SUPPLIED ENTRIES Block Start
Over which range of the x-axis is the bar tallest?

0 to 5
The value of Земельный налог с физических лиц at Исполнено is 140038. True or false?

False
SUPPLIED ENTRIES Block End
SUPPLIED ENTRIES Block Start
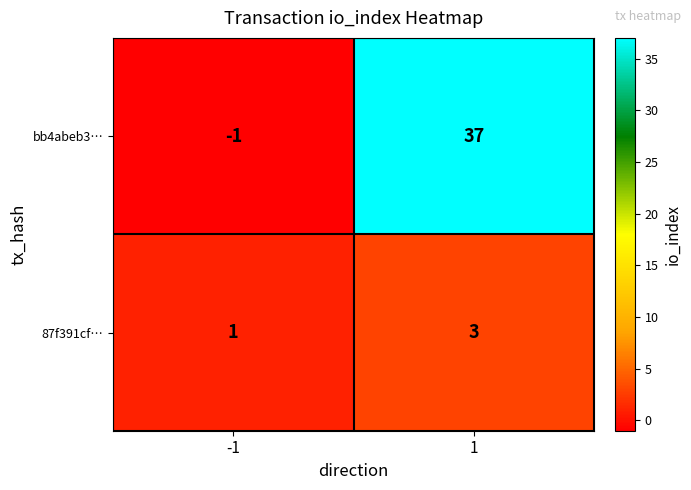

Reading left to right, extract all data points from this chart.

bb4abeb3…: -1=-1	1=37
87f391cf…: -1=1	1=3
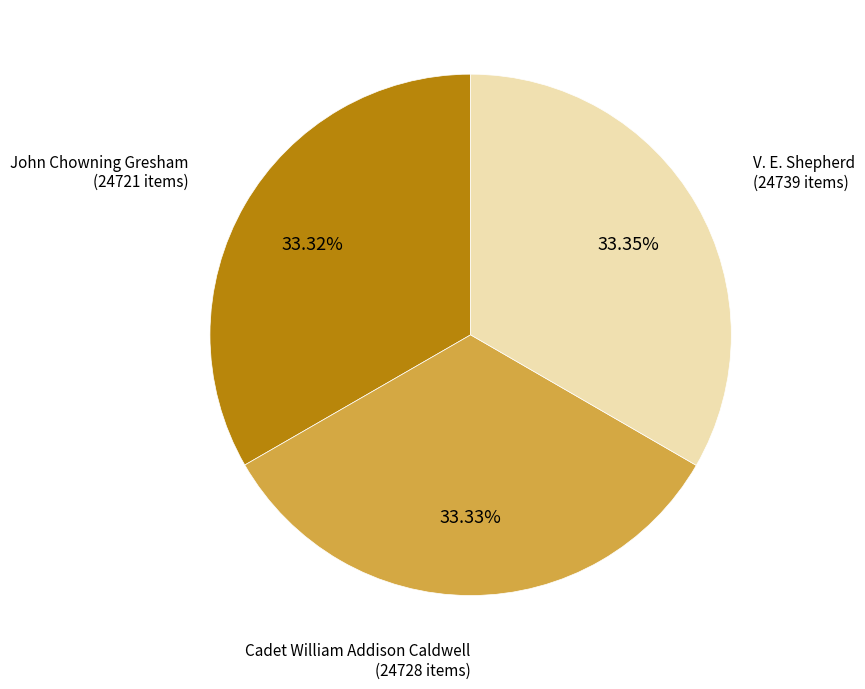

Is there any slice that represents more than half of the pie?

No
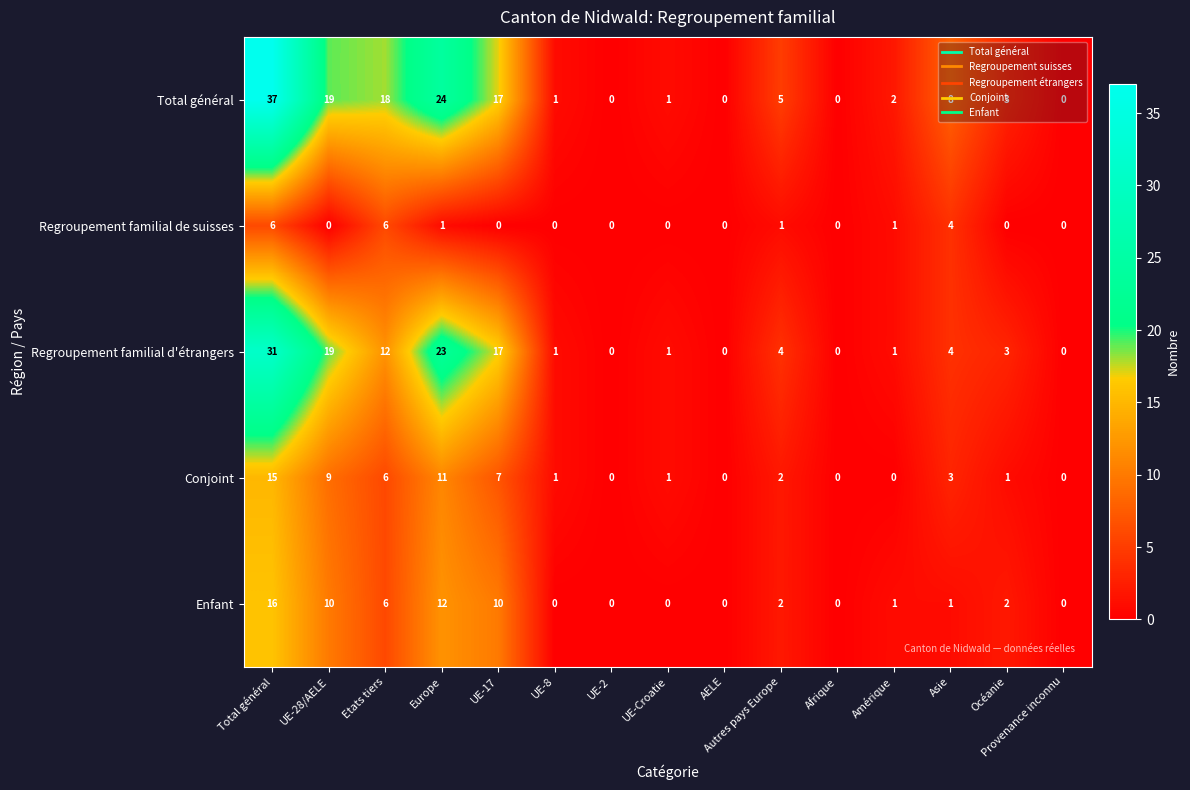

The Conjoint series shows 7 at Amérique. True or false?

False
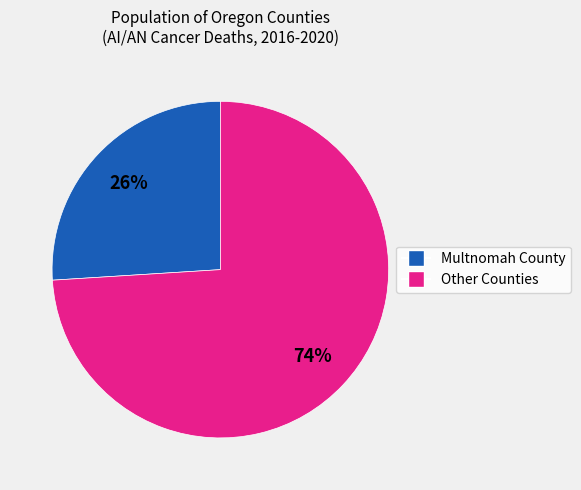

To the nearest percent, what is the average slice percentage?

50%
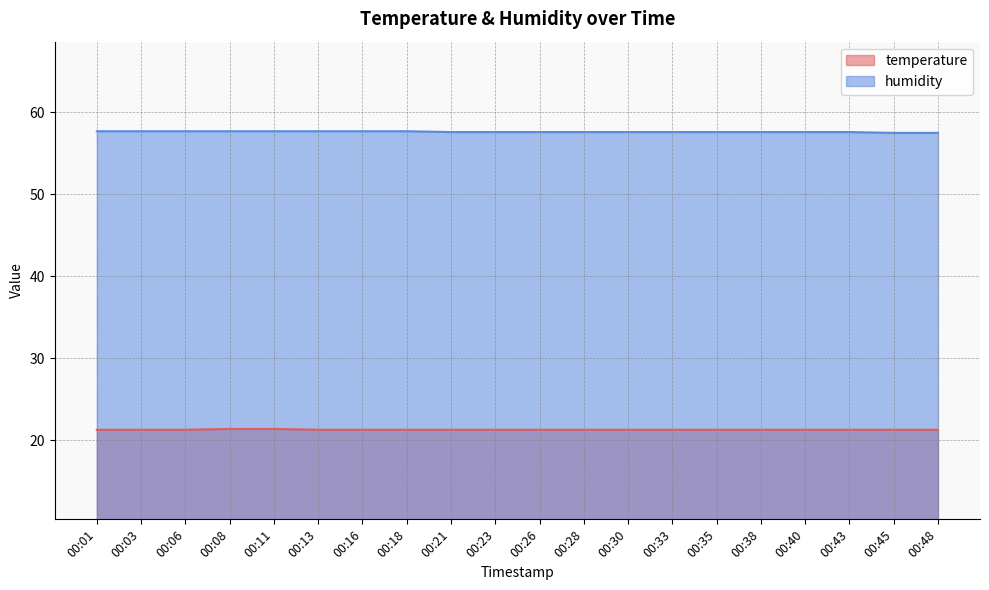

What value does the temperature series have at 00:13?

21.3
SUPPLIED ENTRIES Block End
SUPPLIED ENTRIES Block Start
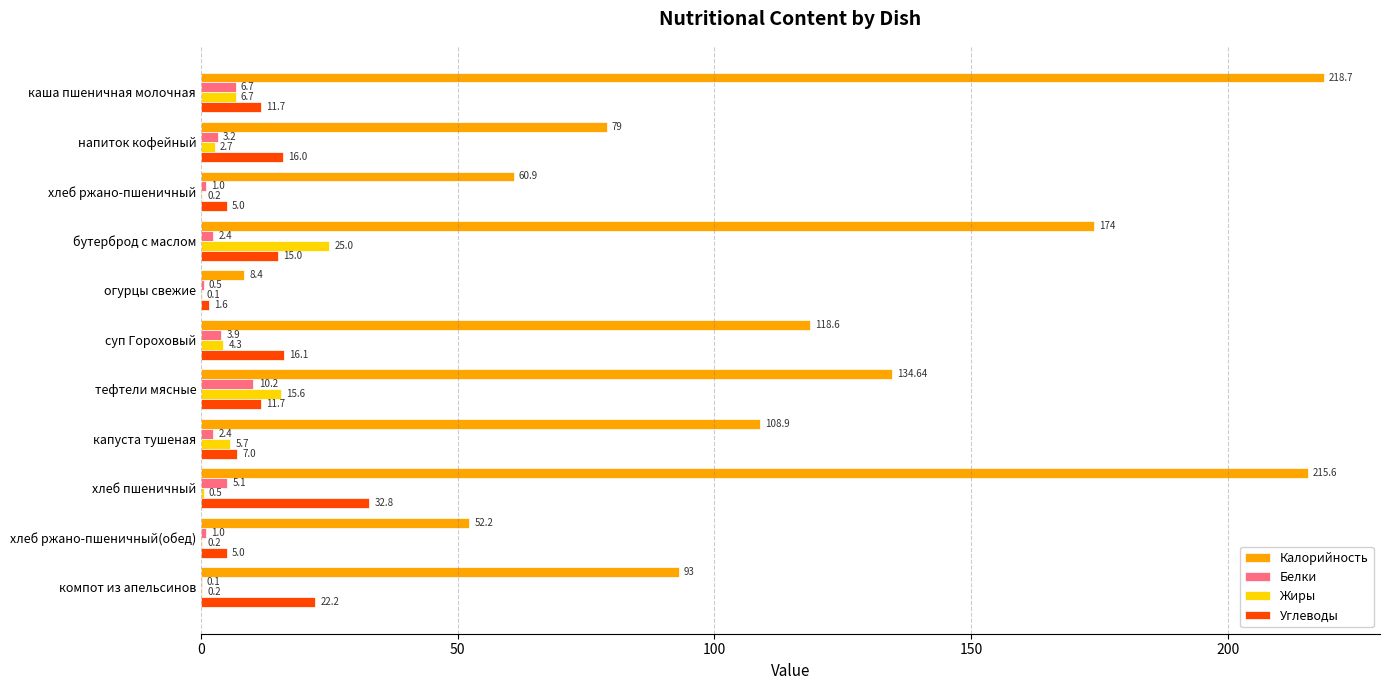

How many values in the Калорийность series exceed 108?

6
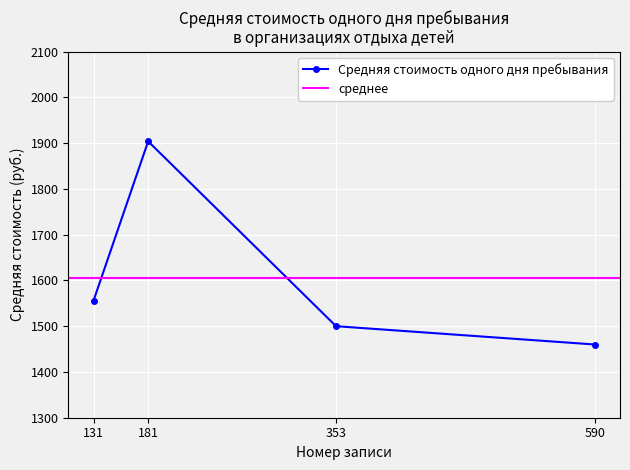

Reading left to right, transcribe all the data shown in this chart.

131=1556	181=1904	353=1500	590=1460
SUPPLIED ENTRIES Block End
EXERCISE PROMPT. Present the rows as a numbered list, beginning with the line that contains "To the nearest" and continuing through the line that contains "What value does", with blank lines and pictures omitted.

EXERCISE SOLUTION.
1. To the nearest percent, what is the average slice percentage?
2. 50%
3. What value does the temperature series have at 00:13?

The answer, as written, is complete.